Sunday, 14 January 2018

From the Cutting Room Floor

Every year, as the new season gets underway, insect activity moves on apace and the life of the amateur naturalist can become very busy. I take many more photographs than ever appear on my blog posts and the winter months offer a good opportunity for me to look back at some of the images that missed the final cut.
Dark Crimson Underwing (Catocala sponsa)
Back in May 2017, Carol and I were walking in a mature mixed woodland in West Sussex when I spotted a large moth larva at rest on a stem of pendulous sedge. I could hazard a guess as to the family of moths to which it belonged but I didn't arrive at a proper identification until I got home and consulted my books. I was pretty certain that I had found the mature larva of a Dark Crimson Underwing (C.sponsa), a red data species that is now restricted to the New Forest as a breeding species in the UK. Singletons (generally regarded as migrants) are occasionally attracted to moth traps in Sussex but this is the first record of a larva found in the wild in the county since 1857.
(Reference; "A Complete History of the Butterflies and Moths of Sussex" vol. 3, by Colin R. Pratt)

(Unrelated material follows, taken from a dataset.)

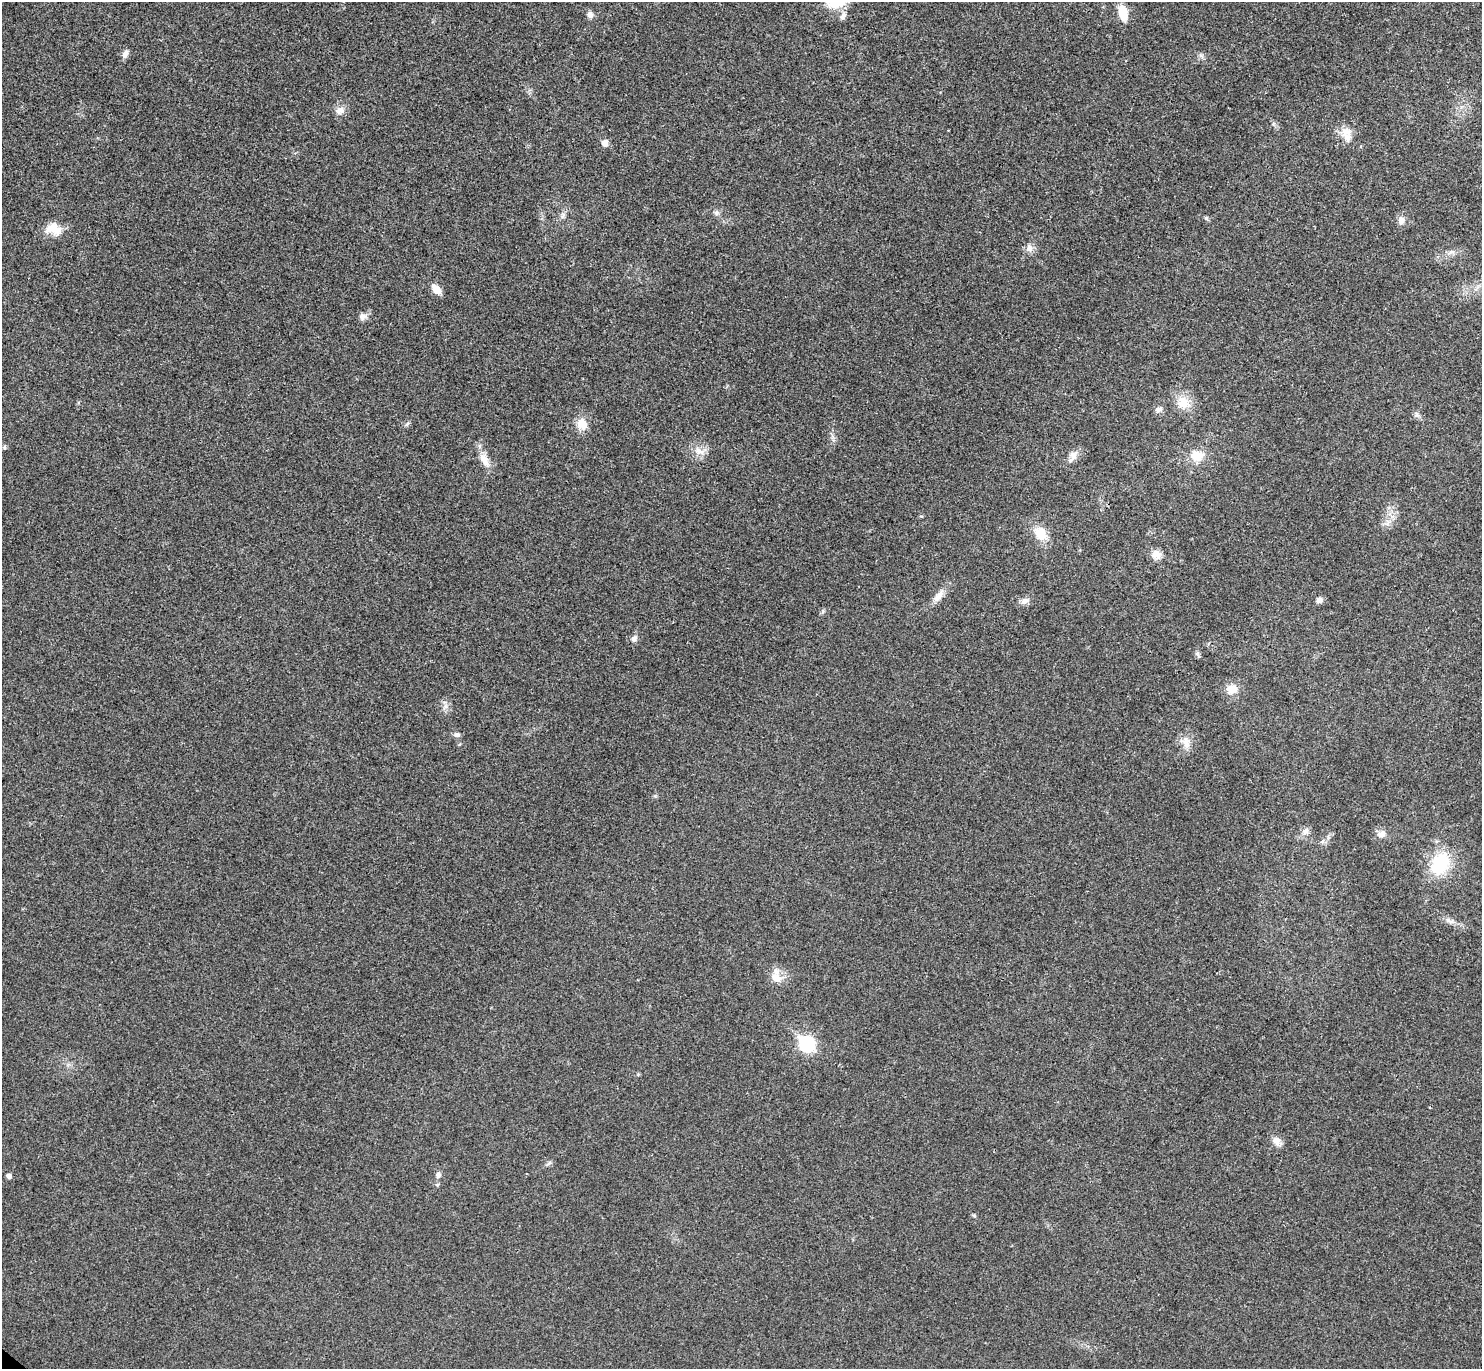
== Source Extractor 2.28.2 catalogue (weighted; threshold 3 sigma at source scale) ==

Spiked Rampion (Phyteuma spicatum)
Also during May 2017, Bob and I decided to seek out the rare and endangered Spiked Rampion (P.spicatum) which only survives in the UK at just a few sites in East Sussex. It turned out that one of the sites is only about three miles from where I live.

Ctenophora flaveolata (Cranefly sp.)
In May 2017, as in most years, Bob and I headed off to the ancient woodlands of Kent to connect with the Duke of Burgundy (butterfly) but these woods are also rich in other rare insects as well as wild orchids. On this occasion we happened upon an impressive and rare species of Cranefly  (Ctenophora flaveolata) that can only be found in a few scattered ancient woodland sites in southern England. I shall certainly be on the lookout for it in 2018 and to try and get some better photographs.

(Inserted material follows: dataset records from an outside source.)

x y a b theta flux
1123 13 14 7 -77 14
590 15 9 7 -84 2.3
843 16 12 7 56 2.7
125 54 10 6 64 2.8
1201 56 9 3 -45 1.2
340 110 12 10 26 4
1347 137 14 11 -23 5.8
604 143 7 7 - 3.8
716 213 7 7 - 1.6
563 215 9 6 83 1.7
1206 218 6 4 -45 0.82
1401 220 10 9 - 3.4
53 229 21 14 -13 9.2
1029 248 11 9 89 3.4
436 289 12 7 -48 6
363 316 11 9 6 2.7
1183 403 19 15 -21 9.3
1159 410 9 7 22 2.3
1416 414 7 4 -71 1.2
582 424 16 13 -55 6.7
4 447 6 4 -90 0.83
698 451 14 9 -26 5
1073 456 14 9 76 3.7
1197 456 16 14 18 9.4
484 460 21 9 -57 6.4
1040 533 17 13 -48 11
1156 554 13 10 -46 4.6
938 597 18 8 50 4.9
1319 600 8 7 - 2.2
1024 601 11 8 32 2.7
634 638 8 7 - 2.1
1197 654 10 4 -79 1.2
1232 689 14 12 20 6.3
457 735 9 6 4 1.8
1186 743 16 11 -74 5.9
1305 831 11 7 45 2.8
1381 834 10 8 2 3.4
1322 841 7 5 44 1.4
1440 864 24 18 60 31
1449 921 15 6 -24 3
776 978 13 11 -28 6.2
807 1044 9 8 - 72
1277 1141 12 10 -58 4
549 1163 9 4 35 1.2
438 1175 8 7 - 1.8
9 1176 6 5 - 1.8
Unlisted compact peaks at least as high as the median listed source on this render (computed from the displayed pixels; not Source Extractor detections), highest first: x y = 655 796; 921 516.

Fen Raft Spider (Dolomedes plantarius)
In June 2017, on Pevensey Levels, I took this photograph of a female Fen Raft Spider (D.plantarius) tending her egg sac. It wasn't until I got home later in the day that I noticed that her second leg was deformed, possibly caused during a skin-shed.

Ringlet (Aphantopus hyperantus) (female, ab.arete
In July 2017, whilst on holiday in Cumbria, I photographed this ab. arete, (where the normal ringlet eyespots are reduced to white dots). I have always found arete hard to come by in the woods of East Sussex but in this particular Cumbrian colony I found that up to 5% of the population were so affected. 

Brimstone (Gonepteryx rhamni) (male)
In August 2017, I came across this Brimstone (G.rhamni) oddity in one of my local woods. The strange markings are pathological in origin and are caused by leakage from damaged veins into the wing membrane. I have included a photograph of a normally marked male for comparison.